> [WHAT YOU HAVE TO DO] Reproduce the data below exactly as written. Pictures do not belong in the copy.

> [SUPPLIED ENTRIES]
___

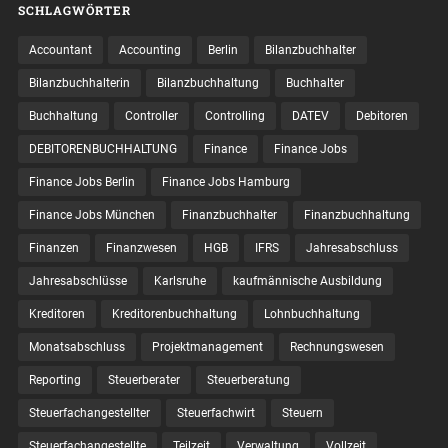
SCHLAGWÖRTER
Accountant
Accounting
Berlin
Bilanzbuchhalter
Bilanzbuchhalterin
Bilanzbuchhaltung
Buchhalter
Buchhaltung
Controller
Controlling
DATEV
Debitoren
DEBITORENBUCHHALTUNG
Finance
Finance Jobs
Finance Jobs Berlin
Finance Jobs Hamburg
Finance Jobs München
Finanzbuchhalter
Finanzbuchhaltung
Finanzen
Finanzwesen
HGB
IFRS
Jahresabschluss
Jahresabschlüsse
Karlsruhe
kaufmännische Ausbildung
Kreditoren
Kreditorenbuchhaltung
Lohnbuchhaltung
Monatsabschluss
Projektmanagement
Rechnungswesen
Reporting
Steuerberater
Steuerberatung
Steuerfachangestellter
Steuerfachwirt
Steuern
Steuer­fach­ange­stellte
Teilzeit
Verwaltung
Vollzeit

___

> [RESULT FOR THIS EXERCISE]
SCHLAGWÖRTER
Accountant
Accounting
Berlin
Bilanzbuchhalter
Bilanzbuchhalterin
Bilanzbuchhaltung
Buchhalter
Buchhaltung
Controller
Controlling
DATEV
Debitoren
DEBITORENBUCHHALTUNG
Finance
Finance Jobs
Finance Jobs Berlin
Finance Jobs Hamburg
Finance Jobs München
Finanzbuchhalter
Finanzbuchhaltung
Finanzen
Finanzwesen
HGB
IFRS
Jahresabschluss
Jahresabschlüsse
Karlsruhe
kaufmännische Ausbildung
Kreditoren
Kreditorenbuchhaltung
Lohnbuchhaltung
Monatsabschluss
Projektmanagement
Rechnungswesen
Reporting
Steuerberater
Steuerberatung
Steuerfachangestellter
Steuerfachwirt
Steuern
Steuer­fach­ange­stellte
Teilzeit
Verwaltung
Vollzeit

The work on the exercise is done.